Epilepsy is often, but not always, the result of an underlying brain disease. Any type of brain disease can cause epilepsy, but not all people with the same brain disease will have epilepsy. In view of the fact that only a proportion of people who have a brain disease experience seizures as a symptom of that disease, it is suspected that those who do have such symptomatic seizures are more vulnerable due to biochemical/neurotransmitter reasons.
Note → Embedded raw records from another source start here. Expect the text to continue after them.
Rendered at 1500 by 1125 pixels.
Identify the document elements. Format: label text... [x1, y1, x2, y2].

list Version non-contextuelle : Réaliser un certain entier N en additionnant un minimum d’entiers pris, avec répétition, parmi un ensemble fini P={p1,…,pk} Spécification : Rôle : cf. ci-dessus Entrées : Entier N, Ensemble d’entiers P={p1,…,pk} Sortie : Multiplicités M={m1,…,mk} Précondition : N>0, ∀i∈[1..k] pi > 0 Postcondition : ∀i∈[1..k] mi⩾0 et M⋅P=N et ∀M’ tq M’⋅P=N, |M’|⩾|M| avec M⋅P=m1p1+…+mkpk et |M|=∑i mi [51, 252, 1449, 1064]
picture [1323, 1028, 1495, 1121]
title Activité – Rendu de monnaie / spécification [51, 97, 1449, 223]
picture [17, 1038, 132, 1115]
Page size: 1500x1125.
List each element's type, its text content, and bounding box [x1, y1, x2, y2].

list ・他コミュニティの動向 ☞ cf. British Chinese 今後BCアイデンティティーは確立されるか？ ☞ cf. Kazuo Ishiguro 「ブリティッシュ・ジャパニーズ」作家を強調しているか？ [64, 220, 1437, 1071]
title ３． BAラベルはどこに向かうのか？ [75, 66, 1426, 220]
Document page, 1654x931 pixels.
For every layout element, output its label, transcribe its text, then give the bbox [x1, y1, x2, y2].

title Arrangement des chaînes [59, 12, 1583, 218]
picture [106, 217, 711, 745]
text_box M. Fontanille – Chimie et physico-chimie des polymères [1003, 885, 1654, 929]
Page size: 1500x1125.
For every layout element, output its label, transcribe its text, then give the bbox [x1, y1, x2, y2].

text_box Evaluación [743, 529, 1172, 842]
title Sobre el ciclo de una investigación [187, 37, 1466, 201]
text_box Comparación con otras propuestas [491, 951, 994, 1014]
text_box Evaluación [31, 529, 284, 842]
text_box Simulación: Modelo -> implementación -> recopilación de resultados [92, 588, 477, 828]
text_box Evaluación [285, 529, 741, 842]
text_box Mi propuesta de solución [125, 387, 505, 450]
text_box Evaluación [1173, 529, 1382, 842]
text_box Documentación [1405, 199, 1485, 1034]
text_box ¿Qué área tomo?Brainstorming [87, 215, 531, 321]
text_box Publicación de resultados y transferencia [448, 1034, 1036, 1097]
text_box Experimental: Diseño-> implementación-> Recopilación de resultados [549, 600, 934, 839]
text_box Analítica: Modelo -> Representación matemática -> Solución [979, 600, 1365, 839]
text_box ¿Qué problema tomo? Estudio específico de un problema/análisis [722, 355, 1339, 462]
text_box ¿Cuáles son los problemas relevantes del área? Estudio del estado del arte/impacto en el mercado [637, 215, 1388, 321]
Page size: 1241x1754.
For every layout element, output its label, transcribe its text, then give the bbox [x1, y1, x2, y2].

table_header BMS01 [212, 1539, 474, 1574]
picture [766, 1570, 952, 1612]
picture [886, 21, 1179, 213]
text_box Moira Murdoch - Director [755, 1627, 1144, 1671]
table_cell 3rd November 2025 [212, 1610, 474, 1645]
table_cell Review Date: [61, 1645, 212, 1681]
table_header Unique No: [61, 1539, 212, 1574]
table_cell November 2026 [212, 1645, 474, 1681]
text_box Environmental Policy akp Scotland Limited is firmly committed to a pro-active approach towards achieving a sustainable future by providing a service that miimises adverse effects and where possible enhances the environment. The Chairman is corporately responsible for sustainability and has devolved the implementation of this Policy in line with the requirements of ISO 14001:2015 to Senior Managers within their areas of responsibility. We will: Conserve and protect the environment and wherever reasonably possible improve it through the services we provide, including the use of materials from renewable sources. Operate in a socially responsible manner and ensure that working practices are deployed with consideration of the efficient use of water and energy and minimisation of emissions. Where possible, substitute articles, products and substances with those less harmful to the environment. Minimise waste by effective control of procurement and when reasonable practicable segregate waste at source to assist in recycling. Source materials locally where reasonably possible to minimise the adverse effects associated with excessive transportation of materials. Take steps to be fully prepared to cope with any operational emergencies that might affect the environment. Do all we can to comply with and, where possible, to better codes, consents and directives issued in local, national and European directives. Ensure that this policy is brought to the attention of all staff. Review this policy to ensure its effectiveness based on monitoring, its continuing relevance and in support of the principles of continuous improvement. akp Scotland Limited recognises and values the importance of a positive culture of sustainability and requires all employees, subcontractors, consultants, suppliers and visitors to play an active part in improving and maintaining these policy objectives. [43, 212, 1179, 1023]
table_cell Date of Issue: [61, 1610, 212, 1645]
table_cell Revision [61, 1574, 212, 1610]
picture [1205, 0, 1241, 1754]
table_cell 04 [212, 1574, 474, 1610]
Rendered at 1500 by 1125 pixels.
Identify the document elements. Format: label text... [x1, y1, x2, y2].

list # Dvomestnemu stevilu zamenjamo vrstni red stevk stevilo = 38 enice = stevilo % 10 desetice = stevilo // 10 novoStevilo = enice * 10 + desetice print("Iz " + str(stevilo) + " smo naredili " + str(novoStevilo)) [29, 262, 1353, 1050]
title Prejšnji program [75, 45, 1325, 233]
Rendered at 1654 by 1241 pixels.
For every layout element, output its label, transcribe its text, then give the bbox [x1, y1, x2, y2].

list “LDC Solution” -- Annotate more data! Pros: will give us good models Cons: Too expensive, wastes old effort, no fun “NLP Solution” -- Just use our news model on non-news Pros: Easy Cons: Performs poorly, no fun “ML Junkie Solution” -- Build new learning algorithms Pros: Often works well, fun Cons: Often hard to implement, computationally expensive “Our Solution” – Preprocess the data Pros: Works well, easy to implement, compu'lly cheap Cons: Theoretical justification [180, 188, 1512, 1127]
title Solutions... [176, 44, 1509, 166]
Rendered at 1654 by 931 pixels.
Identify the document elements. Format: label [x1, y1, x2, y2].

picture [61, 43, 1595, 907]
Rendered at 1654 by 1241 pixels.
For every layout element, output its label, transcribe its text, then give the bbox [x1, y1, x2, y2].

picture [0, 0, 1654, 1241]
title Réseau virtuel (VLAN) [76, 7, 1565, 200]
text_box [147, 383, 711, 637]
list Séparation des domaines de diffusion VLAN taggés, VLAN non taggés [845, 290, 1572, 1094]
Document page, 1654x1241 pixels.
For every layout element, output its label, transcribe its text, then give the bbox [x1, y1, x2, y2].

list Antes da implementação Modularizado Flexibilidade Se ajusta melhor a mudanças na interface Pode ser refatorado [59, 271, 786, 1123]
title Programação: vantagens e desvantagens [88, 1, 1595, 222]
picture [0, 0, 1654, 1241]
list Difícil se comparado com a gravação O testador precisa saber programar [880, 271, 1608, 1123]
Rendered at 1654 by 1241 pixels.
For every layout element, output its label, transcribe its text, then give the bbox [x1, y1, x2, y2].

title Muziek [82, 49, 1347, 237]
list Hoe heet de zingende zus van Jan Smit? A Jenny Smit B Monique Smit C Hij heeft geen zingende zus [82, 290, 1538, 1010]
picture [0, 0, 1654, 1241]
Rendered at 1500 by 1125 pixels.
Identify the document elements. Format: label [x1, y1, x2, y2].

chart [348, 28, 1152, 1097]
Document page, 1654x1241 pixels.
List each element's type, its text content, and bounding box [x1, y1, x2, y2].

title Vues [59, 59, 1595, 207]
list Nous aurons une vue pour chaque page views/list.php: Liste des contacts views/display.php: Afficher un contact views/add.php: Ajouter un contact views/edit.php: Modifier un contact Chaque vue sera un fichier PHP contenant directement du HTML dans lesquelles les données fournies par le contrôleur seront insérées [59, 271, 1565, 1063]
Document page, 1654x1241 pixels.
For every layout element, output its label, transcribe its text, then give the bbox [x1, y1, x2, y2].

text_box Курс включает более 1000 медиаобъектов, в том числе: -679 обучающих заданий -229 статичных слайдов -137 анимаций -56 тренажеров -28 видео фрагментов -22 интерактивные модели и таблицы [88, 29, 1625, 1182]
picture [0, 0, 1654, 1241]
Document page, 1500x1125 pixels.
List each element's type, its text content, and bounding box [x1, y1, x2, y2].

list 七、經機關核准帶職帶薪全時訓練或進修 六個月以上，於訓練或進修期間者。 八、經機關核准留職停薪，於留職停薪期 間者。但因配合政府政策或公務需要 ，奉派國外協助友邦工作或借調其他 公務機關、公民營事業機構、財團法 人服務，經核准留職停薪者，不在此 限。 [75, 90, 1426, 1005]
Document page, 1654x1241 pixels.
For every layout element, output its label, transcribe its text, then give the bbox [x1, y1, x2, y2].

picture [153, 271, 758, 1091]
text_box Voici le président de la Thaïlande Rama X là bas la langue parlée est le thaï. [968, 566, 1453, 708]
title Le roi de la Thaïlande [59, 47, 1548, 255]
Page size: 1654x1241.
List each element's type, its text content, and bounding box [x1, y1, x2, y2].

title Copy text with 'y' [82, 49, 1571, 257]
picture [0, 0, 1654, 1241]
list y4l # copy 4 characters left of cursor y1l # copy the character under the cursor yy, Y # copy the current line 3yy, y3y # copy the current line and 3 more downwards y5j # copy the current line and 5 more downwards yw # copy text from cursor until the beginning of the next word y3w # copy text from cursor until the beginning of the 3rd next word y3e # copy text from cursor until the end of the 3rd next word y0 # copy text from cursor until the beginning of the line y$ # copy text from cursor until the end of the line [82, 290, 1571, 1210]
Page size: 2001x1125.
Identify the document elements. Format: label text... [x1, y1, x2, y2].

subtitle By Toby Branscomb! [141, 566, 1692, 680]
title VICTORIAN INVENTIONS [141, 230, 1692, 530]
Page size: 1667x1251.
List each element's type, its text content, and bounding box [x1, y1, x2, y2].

  • There are still many people for whom the cause of their epilepsy cannot, as yet, be identified. In such cases, the theory most commonly accepted is that this epilepsy is the result of an imbalance of certain chemicals in the brain (especially chemical messengers known as neurotransmitters) causing them to have a low convulsive threshold.
  • Children and adolescents are more likely to have epilepsy of unknown or genetic origin. The older the patient, the more likely it is that the cause is an underlying brain disease, such as a brain tumour or cerebrovascular disease, or is the result of head injury.
  • Trauma and brain infection can cause epilepsy at any age, and as mentioned previously may account for a higher incidence of epilepsy in developing countries. For example, a common cause in Latin America is neurocysticercosis cysts on the brain caused by tapeworm infection, while in Africa, malaria and meningitis are common causes, and in India neurocysticercosis and tuberculosis often lead to epilepsy.
  • Febrile illness of any kind can trigger seizures in young children. About 3% of children who have febrile convulsions go on to develop epilepsy in later life.

Treatment and prognosis

Recent studies in both developed and developing countries have shown that up to 70% of newly diagnosed children and adults with epilepsy can be successfully treated (i.e, their seizures can be completely controlled for several years) with anti-epileptic drugs. After 2-5 years of successful treatment, drugs can be withdrawn in about 70% of children and 60% of adults without relapses.

  • However, up to 30% of people may not respond to drug therapy. A factor which leads to worse prognosis is the presence of an underlying brain disease.
  • Partial seizures, especially if associated with a brain disease, are more difficult to control than generalized seizures.
  • Secondary seizures- not epilepsy- such as those related to an acute, short-lasting brain disease, may run a self-limiting course. However, a significant proportion of people will develop established epilepsy.
  • For economic and social reasons, 3 out of 4 people with epilepsy do not receive treatment at all. Most of these people live in developing countries.

Key points

  • Epilepsy is one of the most common neurological disorder and has no age, racial, social, sexual or geographical boundaries.
  • Up to 5% of people in the world may have at least one seizure in their lives.
  • At any one point in time, 50 million people have epilepsy, especially in childhood, adolescence and old age.
  • Epilepsy can have profound social, physical and psychological consequences.
  • In up to 70% of people, epilepsy responds to treatment, but in developing countries, three-fourths of people with epilepsy may not receive the treatment they need.